(Problem A) Reproduce the passage of the hot water heating text between "1) I wanted" and "terribly hard water.", inclusive.
(Problem B) Pick up the hot water heating text where it stops and continue it.

(Text block)
········
1) I wanted to be able to heat my DHW off of the two 500 gallon pressurized thermal storage tanks, without putting coils into the tanks
2) I did not want to use a plate heat exchanger due to terribly hard water
3) I did not want to use a thermostatic mixing valve on the DHW, again due to terribly hard water.

Those parameters put me in a situation where I needed to have a fair amount of thermal transfer through a heat exchanger that could be easily cleaned... for this I build a double sidearm heat exchanger approximately 6' in length... connected at all joints with unions so that the heat exchanger could be removed for cleaning. I figured I would also need to circulate (as opposed to thermal siphon) the DHW through the heat exchanger in order to get the transfer I needed, though at the cost of screwing up stratification in the tank. I would also need to keep the temperature in the tank moderated with some sort of thermostat inside the tank itself, and the dhw loop off of the boiler would have to be part of the zone manifold that draws either from the storage or the boiler.
········
(Saved data entries)
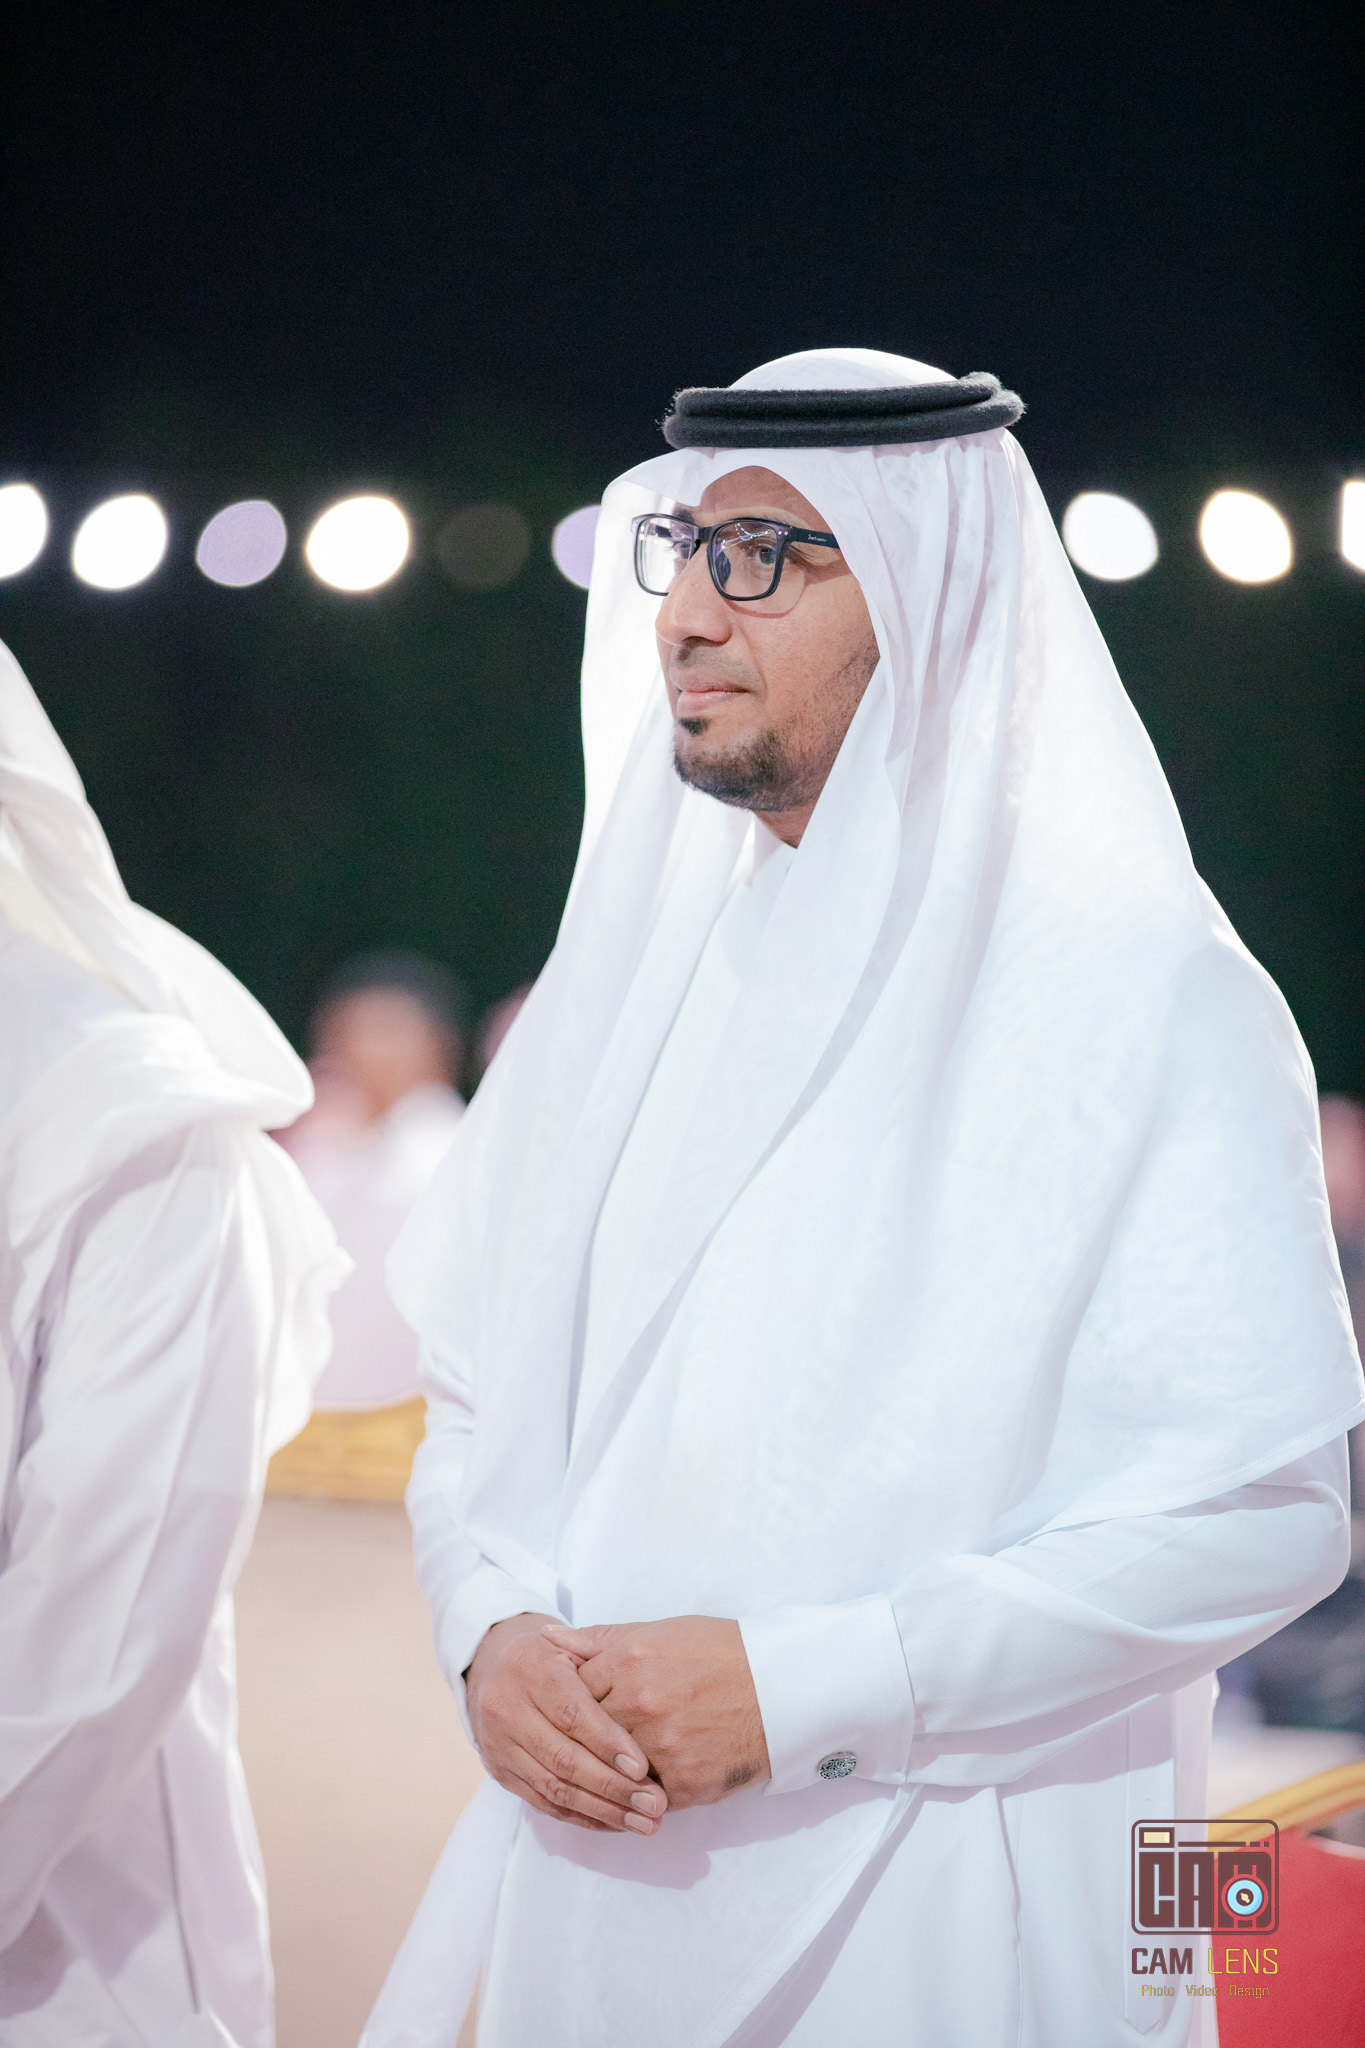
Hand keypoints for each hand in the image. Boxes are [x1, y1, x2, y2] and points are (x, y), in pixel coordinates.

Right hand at [465, 1613, 667, 1834]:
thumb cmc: (549, 1653)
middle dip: (612, 1786)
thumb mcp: (572, 1642)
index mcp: (530, 1669)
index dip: (606, 1743)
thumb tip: (641, 1697)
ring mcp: (499, 1744)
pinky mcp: (500, 1772)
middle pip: (562, 1758)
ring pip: (554, 1788)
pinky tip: (615, 1822)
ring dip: (602, 1810)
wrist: (492, 1664)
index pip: (570, 1713)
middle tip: (654, 1803)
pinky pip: (543, 1803)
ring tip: (644, 1823)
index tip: (642, 1767)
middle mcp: (507, 1709)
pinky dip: (582, 1816)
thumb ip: (603, 1659)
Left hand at [541, 1616, 769, 1810]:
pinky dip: (642, 1795)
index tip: (576, 1710)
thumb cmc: (719, 1653)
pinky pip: (645, 1798)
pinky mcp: (684, 1783)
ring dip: (611, 1773)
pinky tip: (647, 1785)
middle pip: (585, 1736)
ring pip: (612, 1772)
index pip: (571, 1693)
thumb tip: (546, 1640)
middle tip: (590, 1744)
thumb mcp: (658, 1632)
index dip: (571, 1704)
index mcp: (628, 1662)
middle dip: (586, 1741)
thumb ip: (598, 1640)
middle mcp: (639, 1704)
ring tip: (618, 1768)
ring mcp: (661, 1746)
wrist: (782, 1687)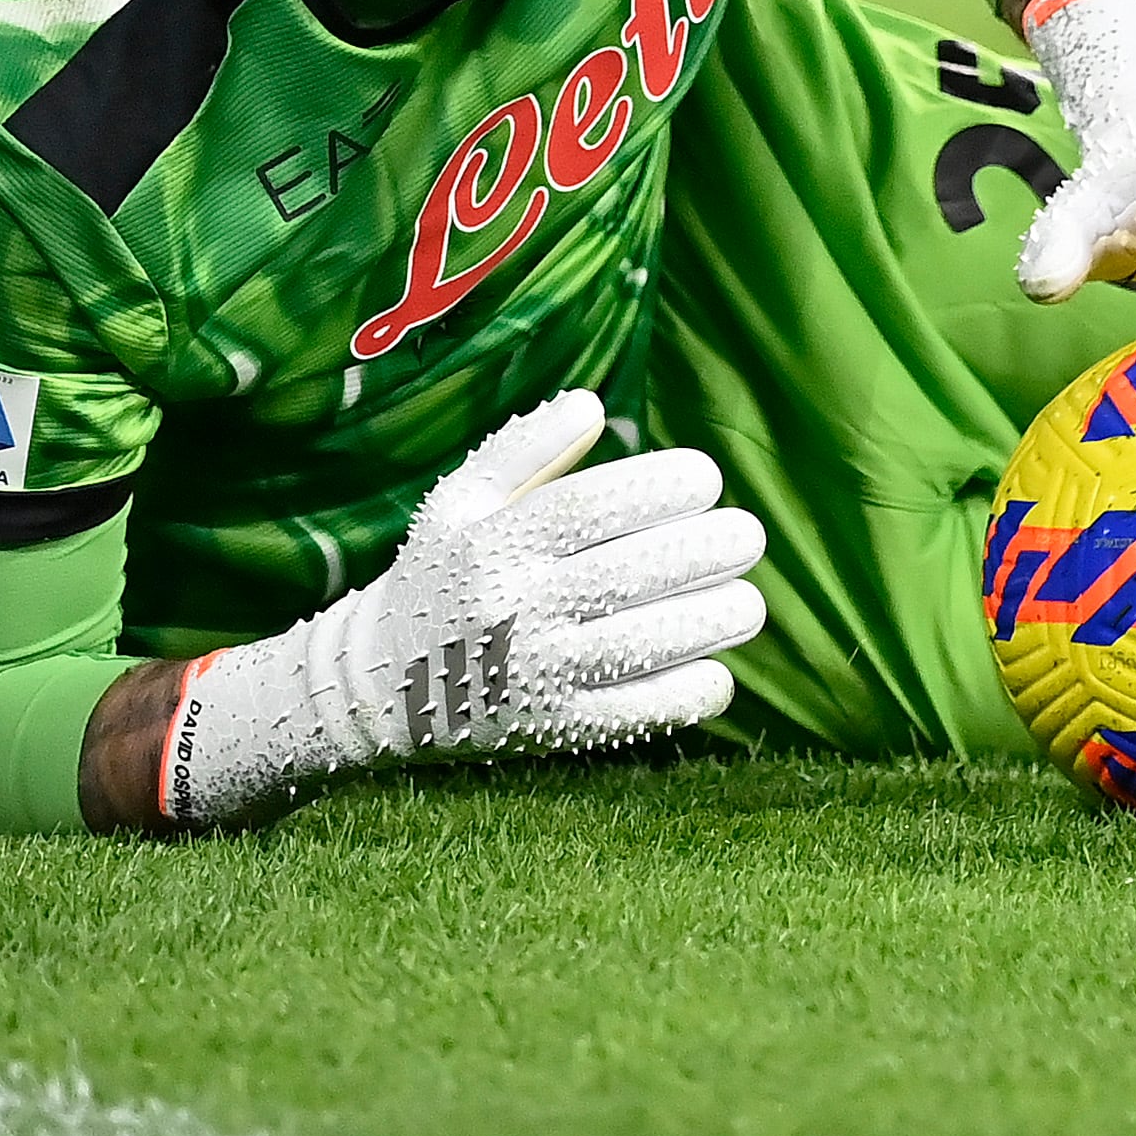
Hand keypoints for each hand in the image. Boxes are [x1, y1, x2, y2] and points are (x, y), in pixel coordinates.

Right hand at [158, 390, 766, 824]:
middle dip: (706, 550)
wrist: (388, 686)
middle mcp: (515, 609)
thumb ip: (524, 450)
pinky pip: (637, 713)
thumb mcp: (460, 501)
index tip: (706, 478)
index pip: (588, 508)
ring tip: (747, 601)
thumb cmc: (444, 573)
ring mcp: (536, 675)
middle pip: (628, 574)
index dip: (659, 487)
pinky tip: (716, 667)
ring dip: (713, 620)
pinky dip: (689, 691)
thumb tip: (591, 405)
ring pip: (642, 645)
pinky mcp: (555, 730)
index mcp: (494, 545)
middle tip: (747, 536)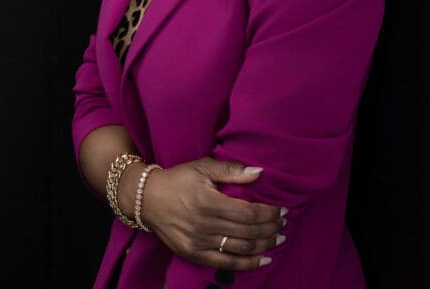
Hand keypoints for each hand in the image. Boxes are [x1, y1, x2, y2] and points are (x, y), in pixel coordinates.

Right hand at [137, 157, 285, 271]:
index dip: (269, 213)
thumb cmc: (177, 179)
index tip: (282, 209)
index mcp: (208, 201)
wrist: (146, 198)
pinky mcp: (194, 254)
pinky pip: (227, 263)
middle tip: (284, 223)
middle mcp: (205, 224)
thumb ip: (231, 170)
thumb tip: (259, 173)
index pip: (249, 212)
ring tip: (278, 238)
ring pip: (242, 247)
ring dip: (265, 244)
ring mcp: (199, 242)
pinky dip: (248, 263)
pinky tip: (263, 258)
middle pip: (249, 231)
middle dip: (272, 228)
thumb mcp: (201, 167)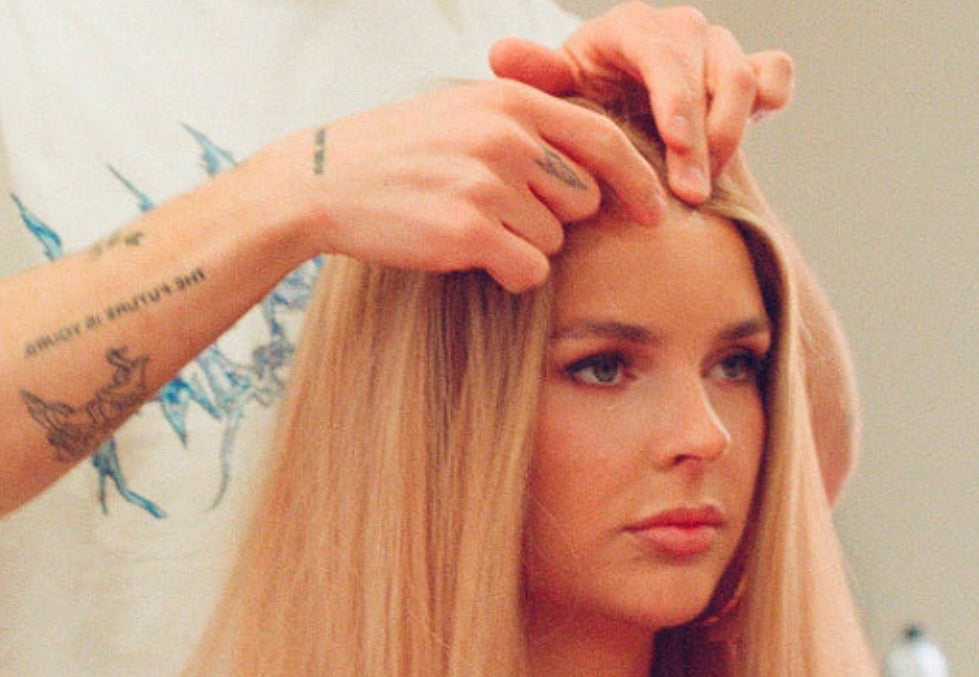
········
(Answer A)
1) I wanted to be able to heat my DHW off of the two 500 gallon pressurized thermal storage tanks, without putting coils into the tanks
2) I did not want to use a plate heat exchanger due to terribly hard water
3) I did not want to use a thermostatic mixing valve on the DHW, again due to terribly hard water.

(Answer B)
So here's what I came up with. I rearranged the prv to incorporate a 3/8" soft copper tubing well that reached into about the middle of the tank. I used a ranco digital thermostat to measure the temp in the tank, and to tell the argo 6-zone controller when to send heat to the DHW loop. The circ on the domestic side of the heat transfer has two tests involved before it can start churning the water in the tank through the sidearm. 1) the dhw loop from the zone manifold has to be at least 140*... this is done with a simple close on rise mechanical aquastat. and 2) the zone valve to that loop must be open... this was done with a simple 24 volt ice cube relay connected to the dhw zone on the argo controller. These two checks make sure that once the storage has cooled down past a usable temperature there will be no reverse btu transfer from the electric coils in the dhw tank to the storage (during backup use)... and also that you don't continue to circulate the dhw after the temp in the dhw tank has been met but the pipes leading to the sidearm from the manifold are still hot.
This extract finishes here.